IJNet: Esses números são obviamente importantes, pois permitem que o site financie seus esforços jornalísticos.

Chris: A indústria de publicidade sul-africana ainda é muito pouco desenvolvida em termos de digital. Números não são provavelmente tão importantes quanto a forma como está medindo e como muda o que está vendendo. Você não está vendendo visualizações, está vendendo engajamento. Fazer com que os anunciantes entendam isso é o desafio.

IJNet: A ideia "mobile-first" (móvel primeiro) da indústria é um clichê?

Chris: "Mobile first" muitas vezes parece mais como uma oração que uma estratégia. Muitas vezes, as organizações de notícias têm perdido o contato com o público inteiramente. Por isso, eles usam "mobile first" como uma panacéia para voltar a esse público. A organização de notícias que produz notícias que os jovens não querem ler, se vai primeiro ao celular ou não, não faz a diferença. Ainda vai ser uma organização condenada. A plataforma em si não é a bala de prata que as pessoas pensam que é.

Mobile é a plataforma de escolha da maior parte do consumo de conteúdo para um determinado demográfico. Mas é o que vai lhe dar dinheiro? Será que vai permitir que você faça notícias de uma forma significativa? Será que vai permitir mudar a maneira como sua empresa opera? "Mobile em primeiro lugar" é certamente algo a ter em mente, mas a coisa nova é "o leitor em primeiro lugar" -- a plataforma é irrelevante; apenas decida quem é o leitor e siga o leitor em suas diferentes plataformas.

Na África do Sul, a maioria das organizações de notícias vende cerca de 1 por cento do seu inventário móvel porque você tem centenas de milhares de leitores, mas quem quer anunciar para eles? O que você está realmente dando para eles lerem? As pessoas adoram compartilhar fotos de africanos sob árvores, ouriçados com dispositivos de carregamento para celulares, mas isso se encaixa em seu modelo de negócio?

É absolutamente verdade que, se você quiser alcançar a maioria das pessoas na África do Sul, o dispositivo móvel é o caminho a percorrer. Mas essa é uma afirmação sem sentido sem todas as outras advertências.

IJNet: Quais são alguns dos obstáculos que as agências de notícias devem esperar que vão enfrentar ao levar o seu conteúdo para novas plataformas?

Chris: É caro e você não pode simplesmente redirecionar o conteúdo. Precisa criar novos conteúdos para cada plataforma. É um recurso extremamente intensivo. Significa também que muitos jornalistas e técnicos têm que ser empurrados para fora de suas zonas de conforto de forma bastante dramática. Também não há público-alvo para o qual você foi designado para proporcionar isso. Você está criando o público enquanto anda, por isso precisa ter metas muito concretas e realistas para os dois primeiros anos e não esperar o sucesso do dia para a noite.

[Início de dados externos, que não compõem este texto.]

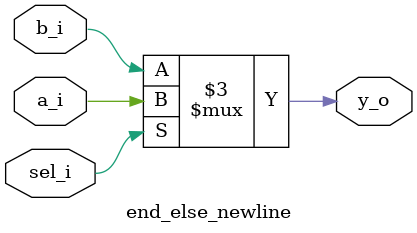
<source format=sv>
module end_else_newline (
  input  logic sel_i,
  input  logic a_i,
  input  logic b_i,
  output logic y_o
);

always_comb begin
  if (sel_i) begin
    y_o = a_i;
  end
  else begin
    y_o = b_i;
  end
end

endmodule

</source>
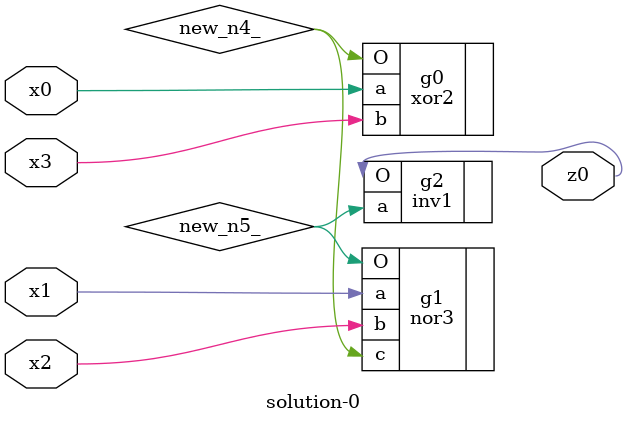
<source format=v>
module \solution-0 (
  x0, x1, x2, x3,
  z0 );
  input x0, x1, x2, x3;
  output z0;
  wire new_n4_, new_n5_;
  xor2  g0(.a(x0), .b(x3), .O(new_n4_));
  nor3  g1(.a(x1), .b(x2), .c(new_n4_), .O(new_n5_));
  inv1  g2(.a(new_n5_), .O(z0));
endmodule

</source>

IJNet: O jornalismo multiplataforma é o futuro dos veículos de comunicação?

Roper: Acho que estamos chegando a um ponto em que jornalismo é jornalismo multiplataforma. Da mesma forma que há dez anos você tinha jornalismo e jornalismo digital, agora você só tem jornalismo, do qual o jornalismo impresso é um subconjunto. [Jornalismo multiplataforma] não vai ser um subconjunto. Eu acho que vai ser muito importante ter múltiplos pontos de contato do seu conteúdo para a mesma pessoa, não apenas para pessoas diferentes em diferentes plataformas.